(You DID NOT just call me Chris from ‘N Sync!)
Although Stipe Miocic‘s quick knockout of previously undefeated heavyweight Philip De Fries may have netted him the $50,000 Knockout of the Night bonus, our pick for sweetest KO went to Jonathan Brookins, who proved that not every Brazilian has the femur mangling leglock ability of Rousimar Palhares when he ground-and-pounded Vagner Rocha into oblivion inside the first two minutes of their preliminary card match-up. Not many of us knew what to make of Brookins after he dropped a UD to Eric Koch back in September of 2011. The fight proved that Brookins’ wrestling could in fact be thwarted, and that his striking had not made the leaps and bounds it needed to in order to balance things out. Last night’s fight was made to be a test of both.
Well, if anyone is still doubting the power in Brookins’ hands, they should probably shut right the hell up. Brookins did what Donald Cerrone, or any of Rocha’s previous opponents for that matter, couldn’t, and shut off his light switch with a series of increasingly punishing strikes before the ref managed to step in. To be honest, it was kind of scary to see that someone as docile and plain daffy as Brookins had the capacity for such brutality. And just as Brookins resembles the missing evolutionary link between man and ape, he was able to evolve in his own right, to connect one of the missing links in his game, and should be applauded for it. Not only did his knockout save a Facebook card that was luke warm at best to begin with, it made up for the fact that the Loeffler/Roberts match was cancelled after Loeffler rolled his ankle in the pre-fight warm up. Talk about shit luck.

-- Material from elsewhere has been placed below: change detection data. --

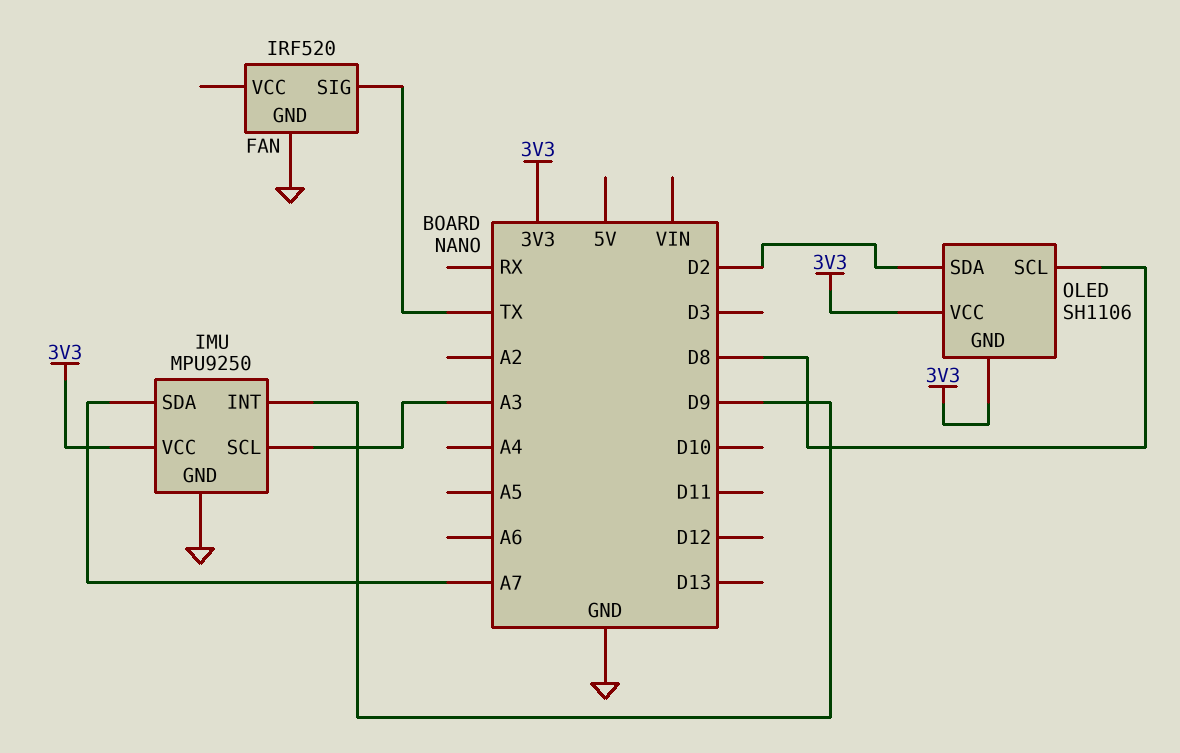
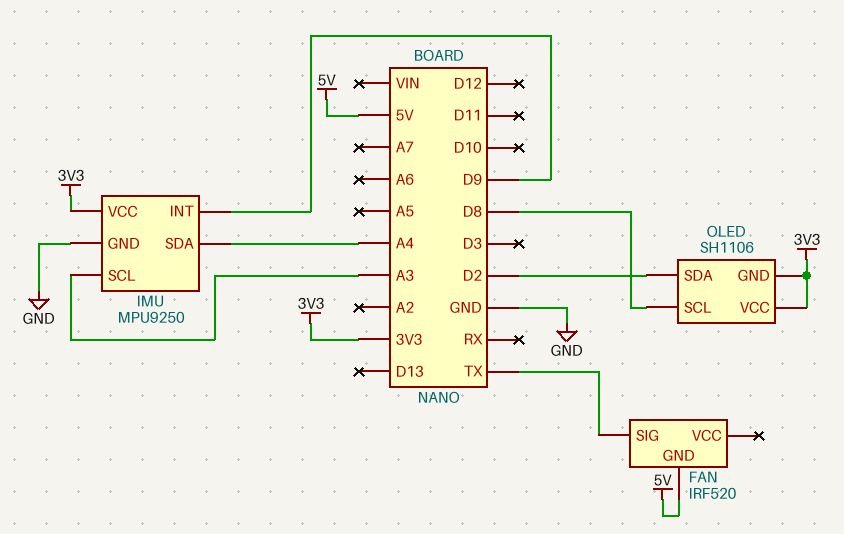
FAN pin GND: GND -> 5V
IMU pin SDA: A7 -> A4

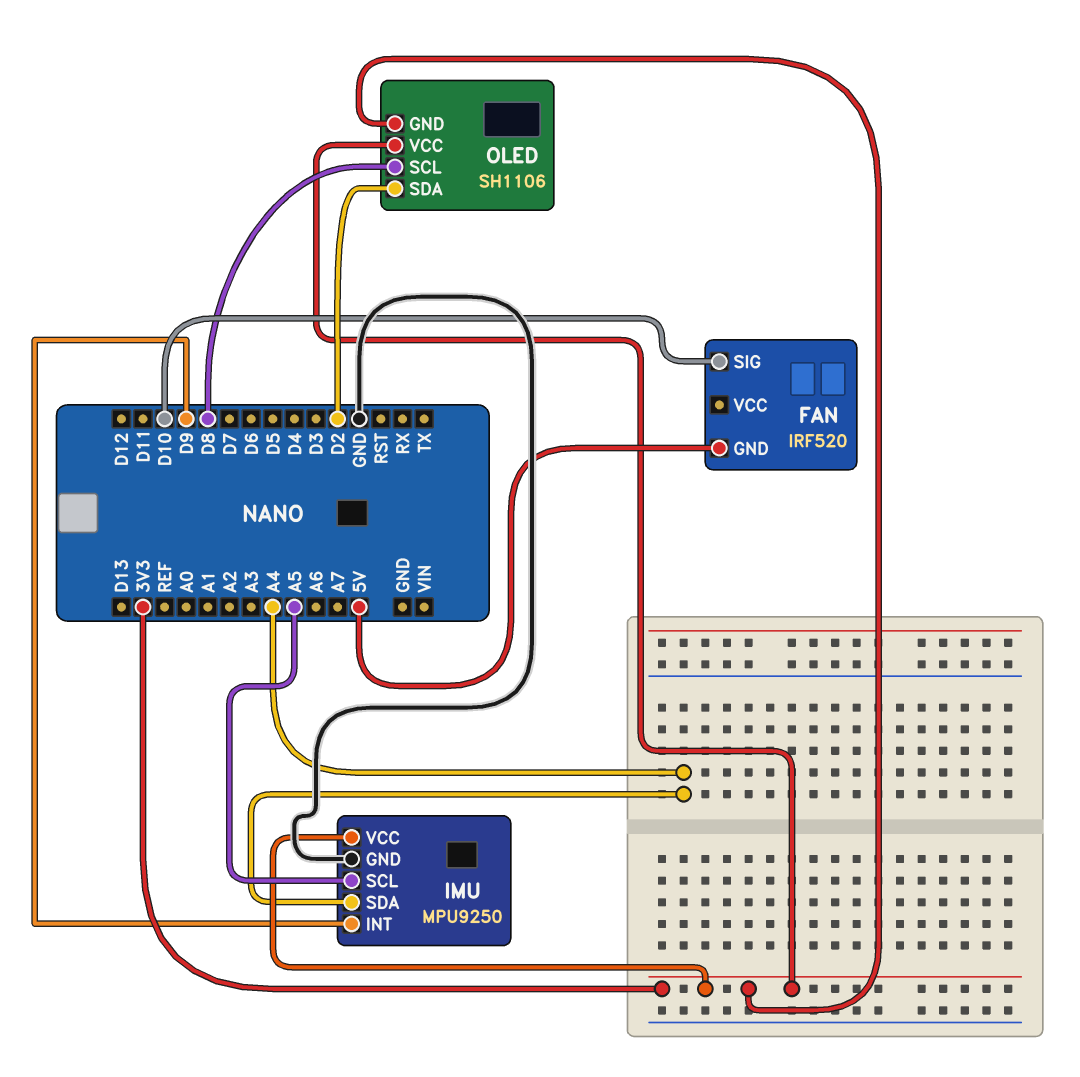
FAN pin SIG: TX -> D10
IMU pin SCL: A3 -> A5

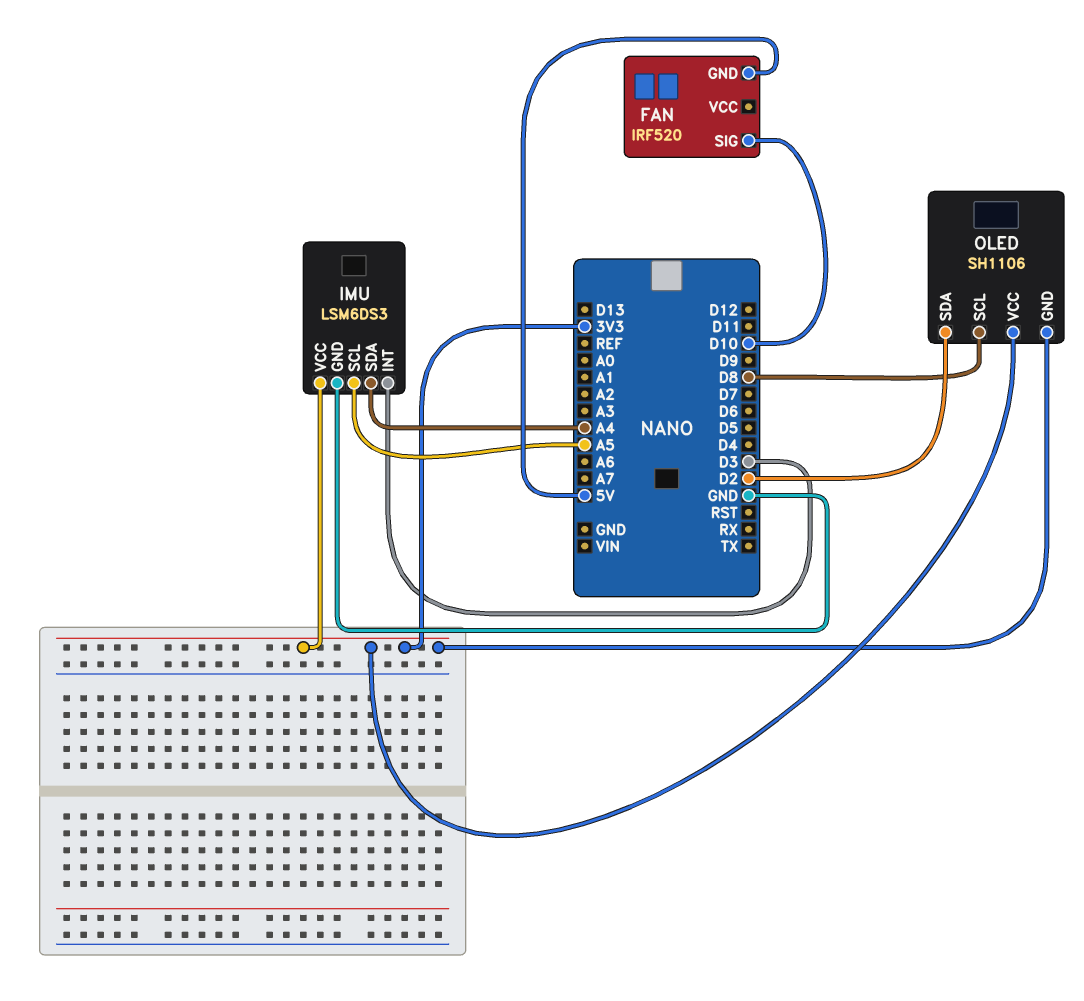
IMU: MPU9250 -> LSM6DS3
IMU pin INT: D9 -> D3

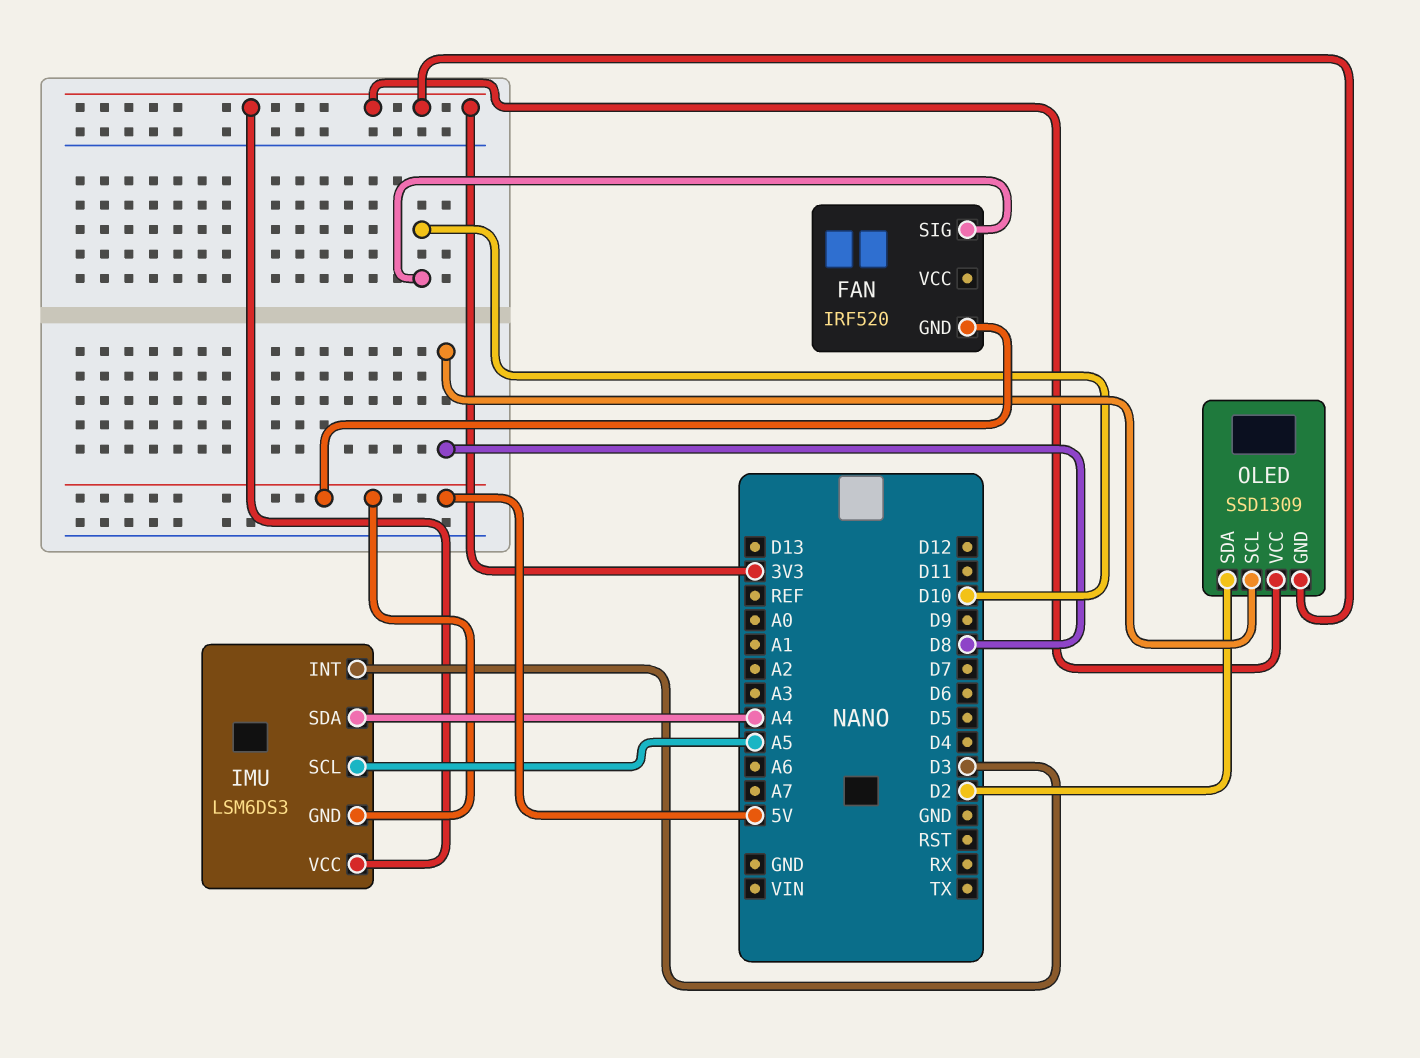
IMU pin GND: GND -> 5V
OLED: SH1106 -> SSD1309

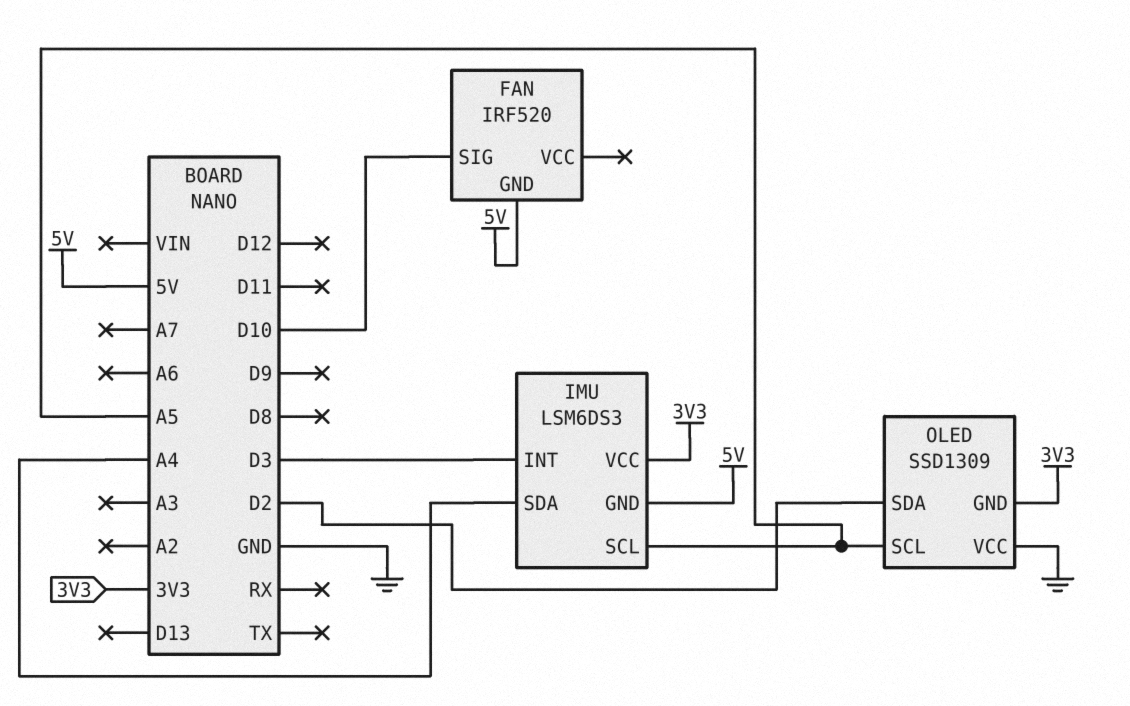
OLED pin SCL: D8 -> A5
OLED pin VCC: 3V3 -> GND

Ivan Menjivar and TUF 14′s John Albert kicked off the main card by engaging in one of the wildest back and forth rounds that you will see this year, trading punches, kicks, knees, and submissions at an astonishing rate. A tip of the hat is also due to Albert for having the gusto to attack Menjivar in the fashion he did, going for omaplatas, heel hooks, and triangle/armbar variations on the more experienced grappler at every opportunity. That said, it appears his submission defense is not quite up to par with that of his offense. Albert had Menjivar on the defensive following a left hook/head kick combo, and looked like he would finish “The Pride of El Salvador” with a barrage of knees, one of which was blatantly illegal. But he made a huge mistake when he went for that guillotine, which gave Menjivar all the space he needed to flip the script and put Albert on his back, a shift in momentum that would lead to the the fight ending rear-naked choke, and a $50,000 Submission of the Night bonus for Menjivar. We would call it a rookie mistake by Albert, but even the most seasoned of veterans have made it.
Following the Menjivar/Albert match, TUF 14 bantamweight runner-up T.J. Dillashaw used his superior grappling prowess to grind out a unanimous decision over the lengthy Walel Watson. From the opening bell, it was pretty evident that Dillashaw wanted nothing to do with Watson’s striking game, and considering the manner in which he lost to John Dodson, this seemed understandable. Threatening with a rear-naked choke on several occasions throughout the first round, Dillashaw continued to take Watson down at will over the next two, utterly dominating him and walking away with a 30-25, 30-25, 30-26 unanimous decision.
Speaking of numbers, one thing we would like to compliment the UFC on was their usage of the strike counting graphic that would pop out of the clock every so often. It gives you something to consider when personally judging each fight, and in our opinion, will help casual fans gain an appreciation for one aspect of the ground game. So touche, UFC. Touche.
Oh yeah, and Ronny Markes had a successful middleweight debut, managing to overcome being nearly finished in the first round to out grapple Aaron Simpson and snag a split decision victory. With the win, Markes improves to 2-0 in the octagon and is now the biggest middleweight since Anthony Johnson.